Voici la raison, pourquoi, je n'ai pas suivi mes collègues de travail dans les procédures en cour en 1995.

C'est que je n'étais pas au courant, que c'est[sic] procédures se faisait[sic]. Nous ne travaillons pas beaucoup car Poste[sic] CANADA nous appellais[sic] par lettre alphabétique. (lettre T. Tremblay) Je n'entrais pas souvent.

Une de mes amis, Mme Ginette Arsenault, m'en a fait part (Procédure un peu de temps après.

Et je n'ai pas hésité un instant, Je me suis jointe au Groupe.

[mes soulignés]


[44]            En vertu de l'article 41(1)(e), les demandeurs devaient convaincre la Commission que les circonstances justifiaient l'exercice de sa discrétion en leur faveur. La Commission a considéré que les circonstances dans l'affaire Bastide étaient différentes. À cet égard, une différence essentielle ressort du dossier et du rapport de l'enquêtrice. En effet, si l'on considère que l'acte discriminatoire est le test de mars et avril 1995[5], les plaintes formelles répondant à toutes les exigences de la Commission, ont été déposées par madame Bastide à l'intérieur du délai d'un an prévu à la Loi. Si l'on considère plutôt janvier 1995 comme la date de l'acte discriminatoire, elles furent déposées 14 mois après. Il s'agissait donc, tout au plus, d'accorder une prorogation de deux mois.

[45]            La Cour rejette l'argument des demandeurs que dans l'espèce, le dépôt d'une plainte formelle était une technicalité qui ne pouvait justifier une décision différente de celle rendue quant aux plaintes de madame Bastide. En adoptant l'article 41(1)(e), le législateur a clairement indiqué que la longueur du délai avant le dépôt d'une plainte au sens de l'article 40(1), était un élément essentiel à considérer.


[46]            Il est évident à la lecture du rapport de l'enquêtrice, que la Commission a considéré l'ensemble des circonstances pertinentes y inclus l'existence des plaintes de madame Bastide et sa décision dans ces dossiers, et que les demandeurs ont eu l'opportunité de corriger les inexactitudes factuelles dans le rapport de l'enquêtrice[6] et d'ajouter quelqu'autres faits pertinents.

[47]            Les demandeurs n'ont pas établi que la Commission a ignoré un fait ou une preuve. La Commission n'avait pas à expressément discuter du fait que le test a été administré jusqu'en 1999 dans sa décision. Elle avait clairement été avisée de ce fait. Même si cette date pouvait être pertinente pour le calcul du délai d'un an, la plainte des demandeurs serait hors délai. Ce fait n'est pas pertinent au délai mentionné par la Commission.

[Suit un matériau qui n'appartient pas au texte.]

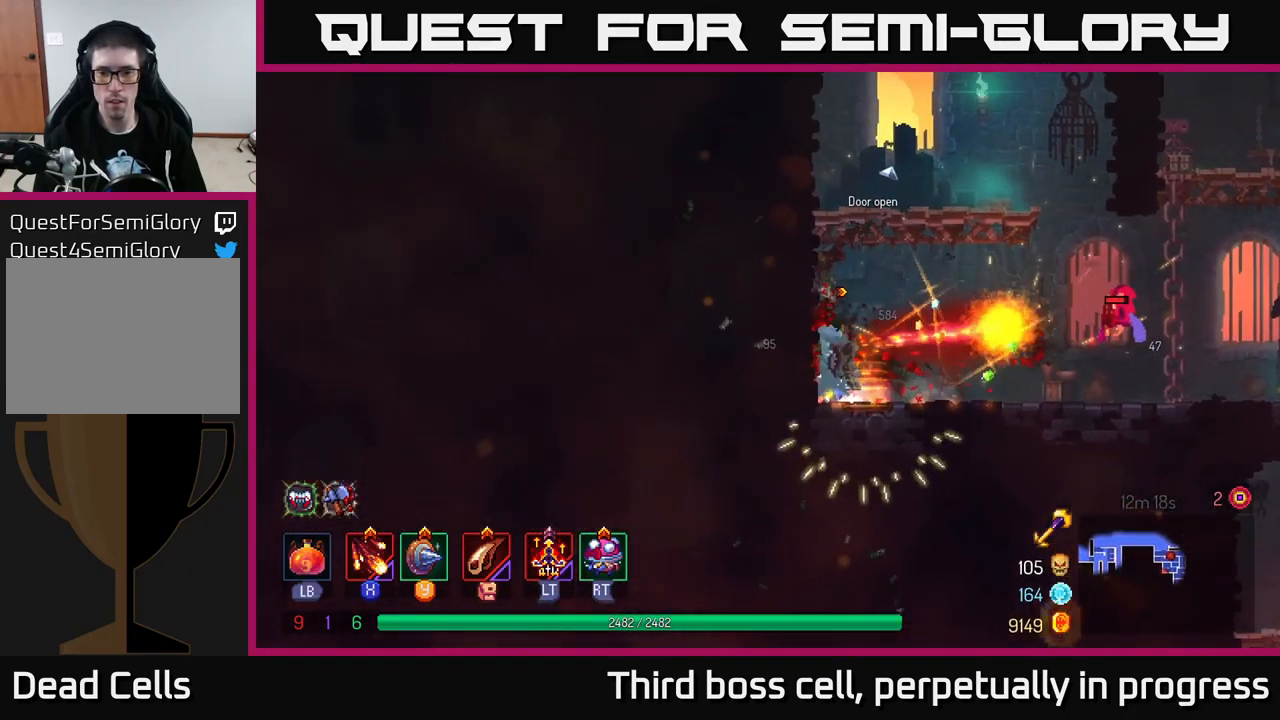
{"buttons": [], "left_stick": "right", "right_stick": "center", "events": [[217, "B", "down"], [300, "B", "up"]]}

[48]            La Cour considère qu'il n'était pas déraisonnable, et certainement pas irrationnel, pour la Commission de soupeser l'ensemble des circonstances pertinentes aux plaintes de madame Bastide de façon différente de celles des demandeurs puisque au moins un élément important du mélange était très différent.

[49]            La Cour est aussi satisfaite que le raisonnement adopté par la Commission justifie sa décision de refuser de statuer sur la plainte des demandeurs.

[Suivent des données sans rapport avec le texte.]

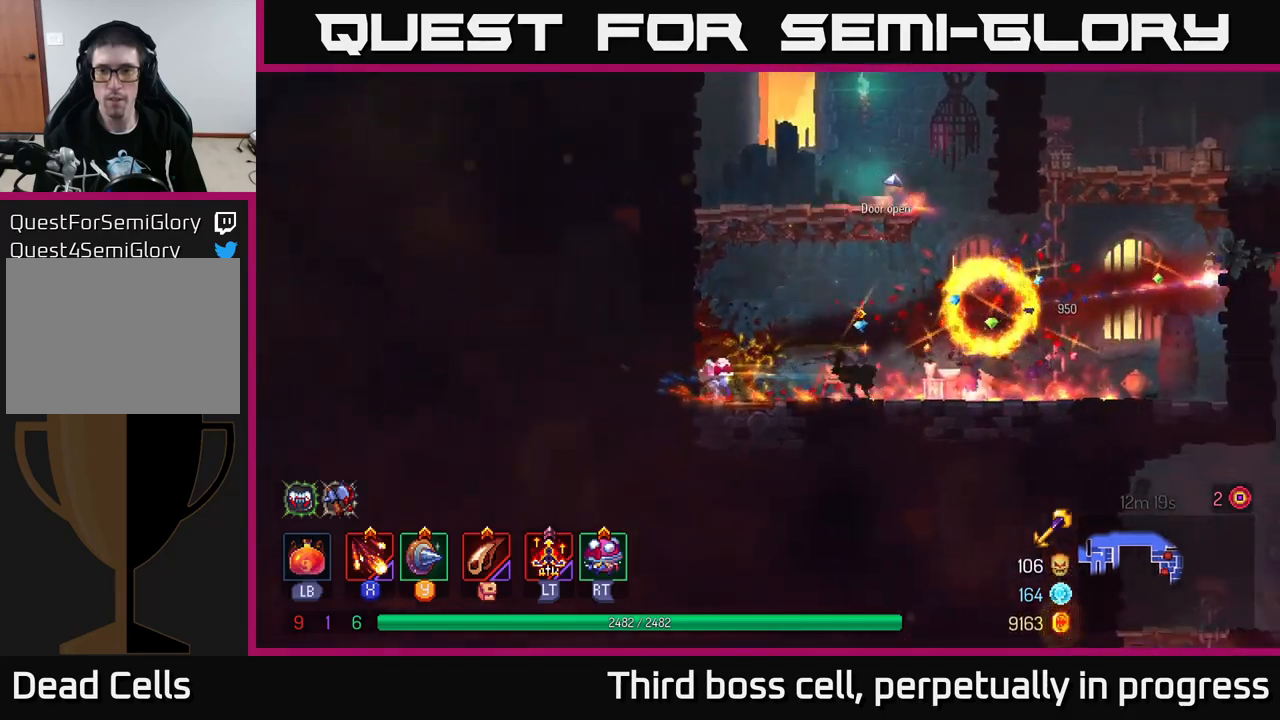
{"buttons": [], "left_stick": "up-right", "right_stick": "center", "events": [[183, "A", "down"], [283, "A", "up"], [367, "A", "down"], [367, "left_stick", "up-right"], [483, "A", "up"]]}
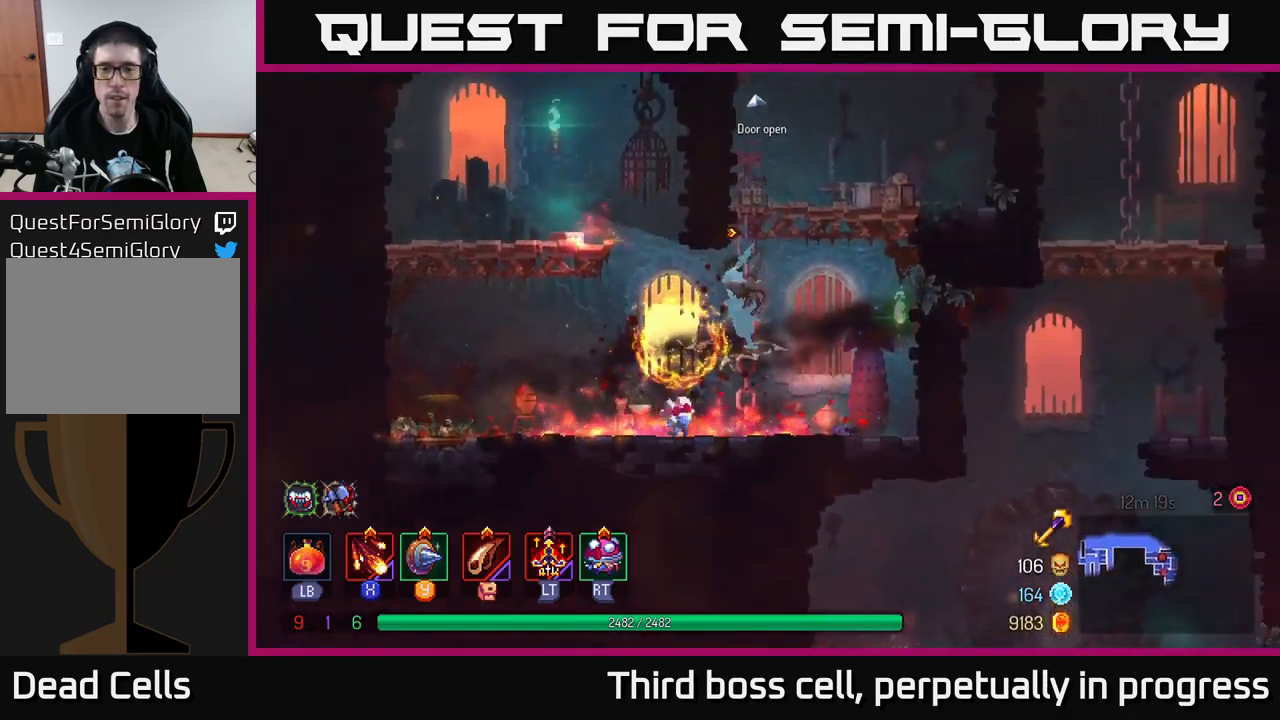
{"buttons": ["A"], "left_stick": "center", "right_stick": "center", "events": [[467, "A", "down"], [467, "left_stick", "center"]]}
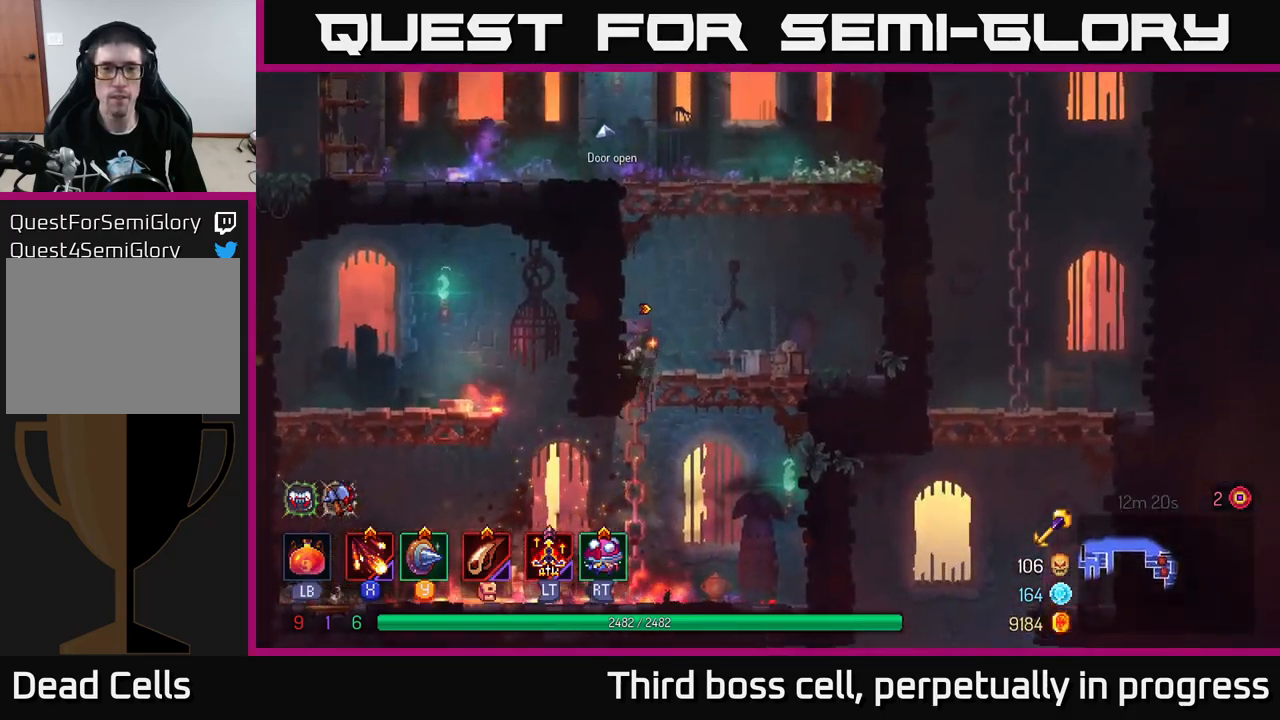
{"buttons": ["A"], "left_stick": "left", "right_stick": "center", "events": [[100, "A", "up"], [200, "A", "down"], [250, "left_stick", "up-left"], [300, "A", "up"], [383, "A", "down"], [450, "left_stick", "left"]]}
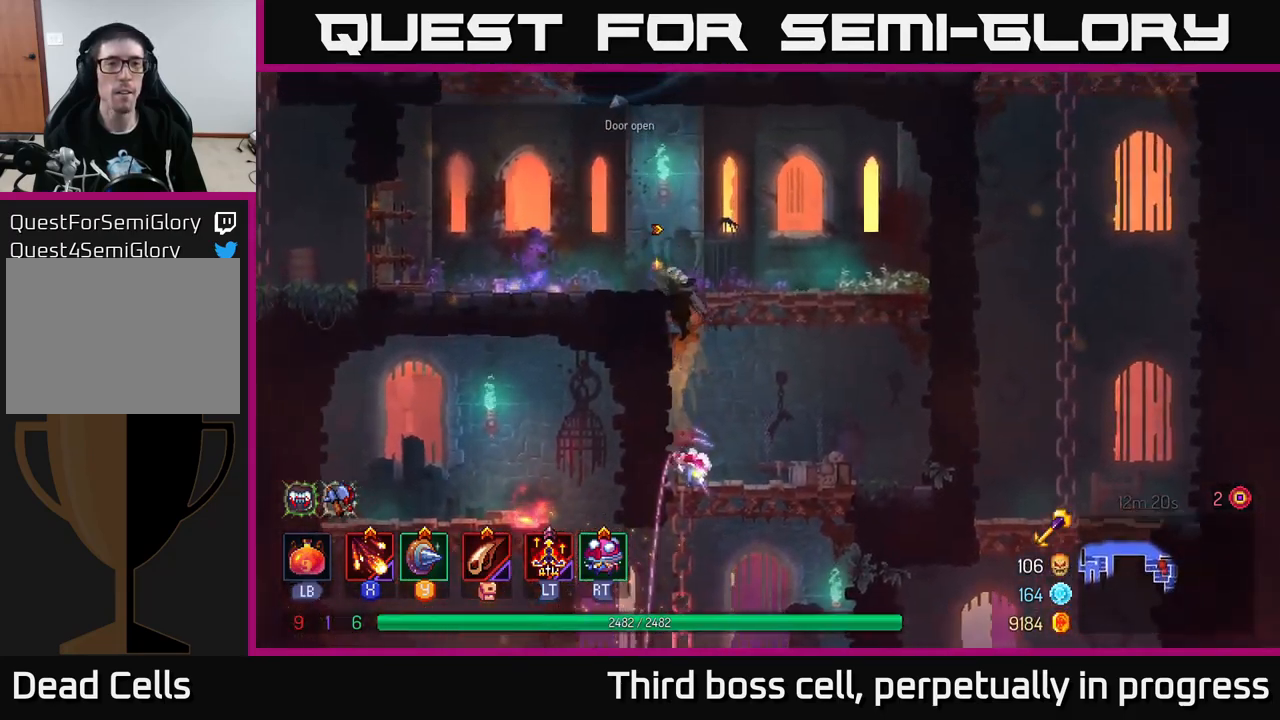
{"buttons": [], "left_stick": "left", "right_stick": "center", "events": [[50, "A", "up"], [283, "left_stick", "center"], [333, "left_stick", "left"]]}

[50]            La Commission a retenu comme un élément important le long délai entre le dépôt de la plainte du 29 mars 1996, et le moment où les demandeurs ont signifié leur désir de se joindre à cette plainte. Il est clair que les explications données par les demandeurs à cet égard n'ont pas été jugées satisfaisantes ou suffisantes pour justifier une prorogation du délai d'un an prévu à la Loi. Il s'agissait d'une considération pertinente. La conclusion de la Commission n'est pas déraisonnable compte tenu de l'ensemble de la preuve.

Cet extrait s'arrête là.